# Small Batch



## Tony49 (Jul 26, 2011)

Is it possible to make just one gallon of Skeeter Pee? Like to try it but I'm not a big lemonade fan.
Thanks.
Tony...


----------



## winemaker_3352 (Jul 26, 2011)

I have not done a Skeeter Pee. But i would recommend doing more that 1 gallon.

It takes the same amount of time and effort to do a 3, 5, or 6 gallon batch.


----------



## closetwine (Jul 26, 2011)

Yes it can be done.... I do it all the time... I would recommend doing a 3 or bigger though... It's cheap and you can always give it away if you don't care for it!


----------



## fleemartin (Jul 26, 2011)

I almost never drink lemonade but my 1st pee is not even ready and I cannot leave it alone - I keep using a turkey baster as a wine thief and stealing off the top as it clears.

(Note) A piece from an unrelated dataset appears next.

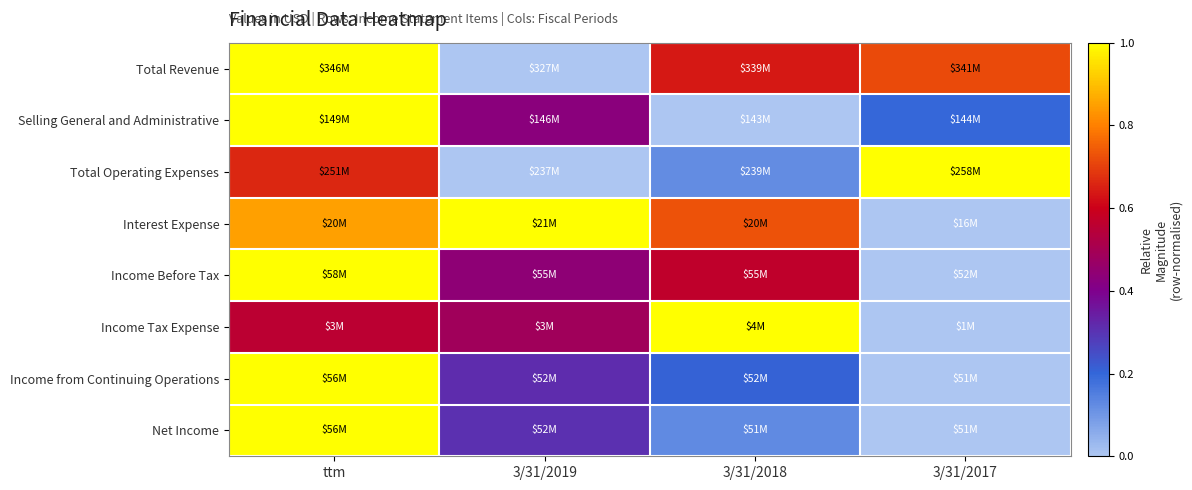

Which has a higher value, 3/31/2017 or ttm?

ttm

just learning here myself but I have read a lot about others flavoring with nearly anything you like before bottling.


----------



## closetwine (Jul 26, 2011)

Yeah If you want to do an EASY experiment w/flavors.... just add a little cocktail mixer to a glass... there's tons of flavors out there and you can get some good ideas to use on a big batch!


----------



## Minnesotamaker (Jul 26, 2011)

It is a little like 7-up or other lemon-lime soda in that it blends well with lots of other flavors.


----------



## Tony49 (Jul 27, 2011)

So....
I could use some frozen white grape concentrate with the lemon?
T...


----------



## Minnesotamaker (Jul 27, 2011)

Tony49 said:


> So....
> I could use some frozen white grape concentrate with the lemon?
> T...



Sure you can!


----------



## rhythmsteve (Jul 28, 2011)

I made a 5 gallon batch and split those up into 5 seperate batches....1 for every kind of drinker...using frozen concentrates...blueberry/pom, strawberry/kiwi, raspberry, cherry, and regular......so good that i have to warn people before they start on it for an evening. Or else they end up like me and pass out in the middle of Watkins Glen Speedway @ 3:30 AM


----------



## Putterrr (Jul 28, 2011)

rhythmsteve said:


> I made a 5 gallon batch and split those up into 5 seperate batches....1 for every kind of drinker...using frozen concentrates...blueberry/pom, strawberry/kiwi, raspberry, cherry, and regular......so good that i have to warn people before they start on it for an evening. Or else they end up like me and pass out in the middle of Watkins Glen Speedway @ 3:30 AM



3:30 AM is not bad. Now if you had said PM .............

Cheers


----------



## Tony49 (Jul 28, 2011)

Thank you Gentlemen, for your help and insight.
Now I am anxious to try this. My two gallons of peach comes off the lees next week. Hmm...maybe two gallons of Skeeter?
Thank you Lon for being so generous with your recipe.
Tony...


----------



## barryjo (Aug 2, 2011)

You might also try a cranberry blend or a lime concentrate. 11 oz for 2 1/2 gallons. The cranberry has a beautiful blush color.


----------



## Tony49 (Aug 3, 2011)

Thanks Barryjo. 
The cranberry blend looks interesting and I will probably try that. 
I guess the important thing is to check the additives in the concentrate. Sulfides are probably to be avoided while ascorbic acid is ok. I hope. 
T...


----------



## barryjo (Aug 4, 2011)

Tony49 said:


> Thanks Barryjo.
> The cranberry blend looks interesting and I will probably try that.
> I guess the important thing is to check the additives in the concentrate. Sulfides are probably to be avoided while ascorbic acid is ok. I hope.
> T...



Actually, since I add the cranberry blend after fermentation, sulfites, etc are not a problem.


----------



## Tony49 (Aug 4, 2011)

Got it!
T...


----------